**Work instructions**
a – In the newsletter passage, restate the section starting with "The frustration feels" and going on through "Life, Full Send.", replacing "frustration" with "anxiety".
b – Decide whether each statement below agrees with the newsletter passage. For each one, answer yes or no and quote the words from the passage that settle it.
(i) The writer says they know exactly what they are doing in trying to become an entrepreneur.
(ii) The writer describes the frustration as feeling like a weight on their chest.
(iii) The writer says they are afraid of being abandoned by the ones they love most.
c – Continue the newsletter passage about leaving the 9-to-5 grind, starting after its final sentence.

*** Opening of Document segment ***

That’s the brutally honest truth, and it hurts, and I want better for myself, I expect better of myself, and I feel so stuck and helpless.
The frustration feels suffocating, as if it’s an actual weight on my chest. The whole thing is ironic because at the core of my HeArt and Being, I just want to help and be of service to others, but I haven’t even figured out how to help myself.
In that Spirit though, I’m just going to be going out on the limbs of Life, Full Send.
I’m trying to crack the code of escaping the traditional 9 - 5 grind by becoming an entrepreneur and working for myself, the People, and Mother Earth, and I have no idea what I’m doing. But hey? What better way to learn than by doing, right?
Trial by fire.
We have the Internet now, it’s the 21st century, and if I can financially support myself by sharing of my Consciousness, perspectives, and experiences online in a way that brings and adds value to the lives of others, then I will consider that to have been meaningful to my life too.
I’m terrified I won’t be able to individuate completely as an adult. I’m afraid of being abandoned by the ones I love the most. I’m scared I won’t ever make enough money to build a meaningful savings to be able to invest and build wealth, or have enough money to travel the world and so, so much more, but I’m so tired of letting the fear and stress and mentally spiraling thoughts sit on me.
This knewsletter is a part of me taking action to take charge of my Life and my Destiny.

*** Close of Document segment ***
*** Opening of Material supplied ***

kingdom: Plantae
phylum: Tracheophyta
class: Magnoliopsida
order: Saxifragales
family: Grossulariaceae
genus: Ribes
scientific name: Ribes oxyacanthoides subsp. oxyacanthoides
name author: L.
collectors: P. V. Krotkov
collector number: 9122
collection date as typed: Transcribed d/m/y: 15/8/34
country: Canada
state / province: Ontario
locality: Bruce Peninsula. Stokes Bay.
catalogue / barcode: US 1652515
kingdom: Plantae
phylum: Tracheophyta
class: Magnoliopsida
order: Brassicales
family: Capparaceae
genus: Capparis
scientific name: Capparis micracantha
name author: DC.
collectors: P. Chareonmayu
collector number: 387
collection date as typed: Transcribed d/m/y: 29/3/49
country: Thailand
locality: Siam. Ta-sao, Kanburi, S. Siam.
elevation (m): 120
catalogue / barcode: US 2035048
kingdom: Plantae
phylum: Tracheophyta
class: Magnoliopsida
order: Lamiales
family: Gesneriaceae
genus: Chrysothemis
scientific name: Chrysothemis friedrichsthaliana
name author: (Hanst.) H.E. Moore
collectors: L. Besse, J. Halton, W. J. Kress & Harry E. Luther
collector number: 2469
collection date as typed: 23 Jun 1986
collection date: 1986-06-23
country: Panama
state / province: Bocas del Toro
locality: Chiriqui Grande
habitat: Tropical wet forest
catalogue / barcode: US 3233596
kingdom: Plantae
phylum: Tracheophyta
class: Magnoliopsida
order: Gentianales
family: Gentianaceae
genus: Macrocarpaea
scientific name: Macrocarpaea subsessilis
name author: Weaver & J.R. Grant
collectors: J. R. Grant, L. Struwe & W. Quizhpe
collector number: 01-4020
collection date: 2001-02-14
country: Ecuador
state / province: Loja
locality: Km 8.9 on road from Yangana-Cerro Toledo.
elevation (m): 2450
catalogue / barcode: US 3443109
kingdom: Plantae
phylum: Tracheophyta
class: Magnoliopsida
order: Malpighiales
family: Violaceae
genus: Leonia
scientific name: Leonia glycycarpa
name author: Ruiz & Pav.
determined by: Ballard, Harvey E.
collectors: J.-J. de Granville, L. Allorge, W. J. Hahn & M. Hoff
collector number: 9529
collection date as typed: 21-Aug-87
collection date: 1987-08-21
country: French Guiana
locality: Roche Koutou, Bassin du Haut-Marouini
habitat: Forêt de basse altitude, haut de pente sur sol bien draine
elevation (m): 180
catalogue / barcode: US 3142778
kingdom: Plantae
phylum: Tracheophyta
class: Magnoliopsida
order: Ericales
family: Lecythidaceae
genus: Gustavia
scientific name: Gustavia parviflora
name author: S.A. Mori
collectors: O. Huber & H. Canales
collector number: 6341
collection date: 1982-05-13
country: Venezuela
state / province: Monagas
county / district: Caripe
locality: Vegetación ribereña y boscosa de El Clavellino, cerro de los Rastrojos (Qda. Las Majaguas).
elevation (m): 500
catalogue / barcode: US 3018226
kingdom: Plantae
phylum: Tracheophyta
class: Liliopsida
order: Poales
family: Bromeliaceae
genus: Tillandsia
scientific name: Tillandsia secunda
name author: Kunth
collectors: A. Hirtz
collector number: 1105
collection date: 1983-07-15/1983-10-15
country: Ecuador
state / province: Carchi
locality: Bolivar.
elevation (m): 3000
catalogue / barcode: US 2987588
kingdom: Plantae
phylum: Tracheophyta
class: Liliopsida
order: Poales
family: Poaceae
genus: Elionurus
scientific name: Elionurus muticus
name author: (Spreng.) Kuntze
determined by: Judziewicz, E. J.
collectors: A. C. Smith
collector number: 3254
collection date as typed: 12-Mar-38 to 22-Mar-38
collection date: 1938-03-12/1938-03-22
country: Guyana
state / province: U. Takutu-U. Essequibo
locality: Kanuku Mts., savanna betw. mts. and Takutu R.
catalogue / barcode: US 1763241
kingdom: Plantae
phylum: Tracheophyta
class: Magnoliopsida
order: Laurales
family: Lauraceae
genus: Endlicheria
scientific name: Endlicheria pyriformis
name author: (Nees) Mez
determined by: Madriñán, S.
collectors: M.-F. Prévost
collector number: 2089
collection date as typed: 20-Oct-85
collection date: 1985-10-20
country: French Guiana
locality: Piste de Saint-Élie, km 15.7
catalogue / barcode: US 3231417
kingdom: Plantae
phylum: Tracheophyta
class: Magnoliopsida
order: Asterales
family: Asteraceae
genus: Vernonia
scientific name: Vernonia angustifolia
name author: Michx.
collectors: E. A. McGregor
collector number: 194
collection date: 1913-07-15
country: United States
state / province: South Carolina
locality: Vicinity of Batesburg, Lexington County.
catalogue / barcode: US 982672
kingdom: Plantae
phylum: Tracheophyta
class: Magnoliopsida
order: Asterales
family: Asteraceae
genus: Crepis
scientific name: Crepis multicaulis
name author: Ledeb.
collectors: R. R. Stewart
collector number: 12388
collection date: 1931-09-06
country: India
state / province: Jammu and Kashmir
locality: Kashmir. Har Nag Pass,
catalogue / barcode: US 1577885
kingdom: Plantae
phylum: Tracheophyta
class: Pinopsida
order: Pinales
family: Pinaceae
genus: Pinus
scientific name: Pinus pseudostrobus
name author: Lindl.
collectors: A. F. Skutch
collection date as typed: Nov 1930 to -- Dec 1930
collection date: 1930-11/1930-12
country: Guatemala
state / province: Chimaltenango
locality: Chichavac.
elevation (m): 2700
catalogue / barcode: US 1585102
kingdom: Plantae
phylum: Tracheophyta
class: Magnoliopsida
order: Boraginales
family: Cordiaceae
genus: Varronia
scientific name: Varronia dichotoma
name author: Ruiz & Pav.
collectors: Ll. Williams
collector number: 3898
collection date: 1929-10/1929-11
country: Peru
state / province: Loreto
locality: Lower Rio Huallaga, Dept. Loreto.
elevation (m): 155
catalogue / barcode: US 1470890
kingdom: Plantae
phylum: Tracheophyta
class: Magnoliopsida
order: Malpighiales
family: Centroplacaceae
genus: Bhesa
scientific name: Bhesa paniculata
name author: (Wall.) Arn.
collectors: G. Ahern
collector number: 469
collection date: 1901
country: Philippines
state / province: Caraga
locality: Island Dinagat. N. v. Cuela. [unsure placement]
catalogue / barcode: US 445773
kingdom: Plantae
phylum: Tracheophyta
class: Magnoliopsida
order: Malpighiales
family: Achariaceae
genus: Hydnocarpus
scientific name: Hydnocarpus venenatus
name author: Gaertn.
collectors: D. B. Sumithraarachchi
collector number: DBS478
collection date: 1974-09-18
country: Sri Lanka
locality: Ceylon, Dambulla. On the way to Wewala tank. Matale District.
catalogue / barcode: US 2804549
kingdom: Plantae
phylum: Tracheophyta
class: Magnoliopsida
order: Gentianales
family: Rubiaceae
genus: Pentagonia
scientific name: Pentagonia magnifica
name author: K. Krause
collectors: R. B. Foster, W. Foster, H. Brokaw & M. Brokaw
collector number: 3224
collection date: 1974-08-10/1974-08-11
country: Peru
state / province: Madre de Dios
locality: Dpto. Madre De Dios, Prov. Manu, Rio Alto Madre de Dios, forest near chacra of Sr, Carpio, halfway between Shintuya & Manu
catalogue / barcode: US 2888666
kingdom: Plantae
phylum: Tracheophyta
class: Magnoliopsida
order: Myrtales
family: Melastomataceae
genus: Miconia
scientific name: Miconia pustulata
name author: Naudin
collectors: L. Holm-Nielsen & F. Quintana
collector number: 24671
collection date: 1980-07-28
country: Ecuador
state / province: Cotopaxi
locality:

*** Close of Material supplied ***

**Outputs for the tasks**
a –
The anxiety feels suffocating, as if it’s an actual weight on my chest. The whole thing is ironic because at the core of my HeArt and Being, I just want to help and be of service to others, but I haven’t even figured out how to help myself.
In that Spirit though, I’m just going to be going out on the limbs of Life, Full Send.

b –
(i) No: "I have no idea what I’m doing."
(ii) Yes: "as if it’s an actual weight on my chest."
(iii) Yes: "I’m afraid of being abandoned by the ones I love the most."

c –
Although there is a tiny part of me that secretly hopes someone or some external force will swoop in and take care of everything for me, take care of me for me, I know that’s not realistic or self-responsible.
And so here we are.
If you’ve read this far, thanks for being on this Journey with me, for witnessing me on this messy, real, raw, authentically, wholly, holy human journey of me.
This is the ground floor, Ground Zero, if you will.
I’ll get better with time, I promise.
I’ll learn to write more smoothly and captivatingly, bringing a lot more value per knewsletter and all that.
I just needed and wanted this space to vent, well, myself.
I feel like I try to keep it together all the time, at least when I’m public-facing.
I always try to be positive and uplifting, inspiring and encouraging to others, not bypassing with toxic positivity, but just generally trying to be as genuinely positive as possible.
Recently though? As in the past few months, I’ve been struggling deeply with not feeling like I’m living in my purpose, and it has weighed heavily on my Soul and Being.
This knewsletter is a part of my efforts to uplift myself, support myself financially, and to find, create, and cultivate a community of like-hearted Souls.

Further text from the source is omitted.